* THE DATA
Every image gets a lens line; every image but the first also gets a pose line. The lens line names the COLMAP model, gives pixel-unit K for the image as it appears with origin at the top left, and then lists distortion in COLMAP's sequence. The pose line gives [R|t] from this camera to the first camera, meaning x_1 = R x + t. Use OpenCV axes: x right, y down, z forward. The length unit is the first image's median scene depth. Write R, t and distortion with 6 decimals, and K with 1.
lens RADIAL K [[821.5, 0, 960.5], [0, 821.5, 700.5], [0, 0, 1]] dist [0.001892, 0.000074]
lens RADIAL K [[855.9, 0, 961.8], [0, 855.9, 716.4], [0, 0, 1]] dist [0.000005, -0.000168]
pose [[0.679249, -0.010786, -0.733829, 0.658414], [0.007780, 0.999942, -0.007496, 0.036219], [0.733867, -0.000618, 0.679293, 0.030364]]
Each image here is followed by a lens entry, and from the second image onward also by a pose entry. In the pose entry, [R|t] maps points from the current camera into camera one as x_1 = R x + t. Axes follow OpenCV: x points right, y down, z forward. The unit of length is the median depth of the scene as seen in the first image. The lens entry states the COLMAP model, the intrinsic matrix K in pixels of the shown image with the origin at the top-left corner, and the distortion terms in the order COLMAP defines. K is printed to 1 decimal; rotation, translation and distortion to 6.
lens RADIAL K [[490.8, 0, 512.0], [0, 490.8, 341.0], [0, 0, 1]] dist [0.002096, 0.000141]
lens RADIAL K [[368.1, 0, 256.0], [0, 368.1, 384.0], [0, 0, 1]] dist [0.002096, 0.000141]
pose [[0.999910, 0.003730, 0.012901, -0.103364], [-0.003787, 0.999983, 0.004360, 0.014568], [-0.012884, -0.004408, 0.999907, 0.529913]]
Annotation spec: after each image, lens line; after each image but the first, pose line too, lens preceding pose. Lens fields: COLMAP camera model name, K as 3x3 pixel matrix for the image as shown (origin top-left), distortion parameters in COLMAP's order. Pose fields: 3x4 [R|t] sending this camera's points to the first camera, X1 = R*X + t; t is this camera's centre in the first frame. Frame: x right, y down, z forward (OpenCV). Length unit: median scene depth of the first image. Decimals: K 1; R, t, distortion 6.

* TASK OBJECTIVE
Retype every line of the listing exactly as it appears.

* ANSWER BOX
Every image gets a lens line; every image but the first also gets a pose line. The lens line names the COLMAP model, gives pixel-unit K for the image as it appears with origin at the top left, and then lists distortion in COLMAP's sequence. The pose line gives [R|t] from this camera to the first camera, meaning x_1 = R x + t. Use OpenCV axes: x right, y down, z forward. The length unit is the first image's median scene depth. Write R, t and distortion with 6 decimals, and K with 1.
lens RADIAL K [[821.5, 0, 960.5], [0, 821.5, 700.5], [0, 0, 1]] dist [0.001892, 0.000074]
lens RADIAL K [[855.9, 0, 961.8], [0, 855.9, 716.4], [0, 0, 1]] dist [0.000005, -0.000168]
pose [[0.679249, -0.010786, -0.733829, 0.658414], [0.007780, 0.999942, -0.007496, 0.036219], [0.733867, -0.000618, 0.679293, 0.030364]]
Each image here is followed by a lens entry, and from the second image onward also by a pose entry. In the pose entry, [R|t] maps points from the current camera into camera one as x_1 = R x + t. Axes follow OpenCV: x points right, y down, z forward. The unit of length is the median depth of the scene as seen in the first image. The lens entry states the COLMAP model, the intrinsic matrix K in pixels of the shown image with the origin at the top-left corner, and the distortion terms in the order COLMAP defines. K is printed to 1 decimal; rotation, translation and distortion to 6.
lens RADIAL K [[490.8, 0, 512.0], [0, 490.8, 341.0], [0, 0, 1]] dist [0.002096, 0.000141]
lens RADIAL K [[368.1, 0, 256.0], [0, 368.1, 384.0], [0, 0, 1]] dist [0.002096, 0.000141]
pose [[0.999910, 0.003730, 0.012901, -0.103364], [-0.003787, 0.999983, 0.004360, 0.014568], [-0.012884, -0.004408, 0.999907, 0.529913]]
Annotation spec: after each image, lens line; after each image but the first, pose line too, lens preceding pose. Lens fields: COLMAP camera model name, K as 3x3 pixel matrix for the image as shown (origin top-left), distortion parameters in COLMAP's order. Pose fields: 3x4 [R|t] sending this camera's points to the first camera, X1 = R*X + t; t is this camera's centre in the first frame. Frame: x right, y down, z forward (OpenCV). Length unit: median scene depth of the first image. Decimals: K 1; R, t, distortion 6.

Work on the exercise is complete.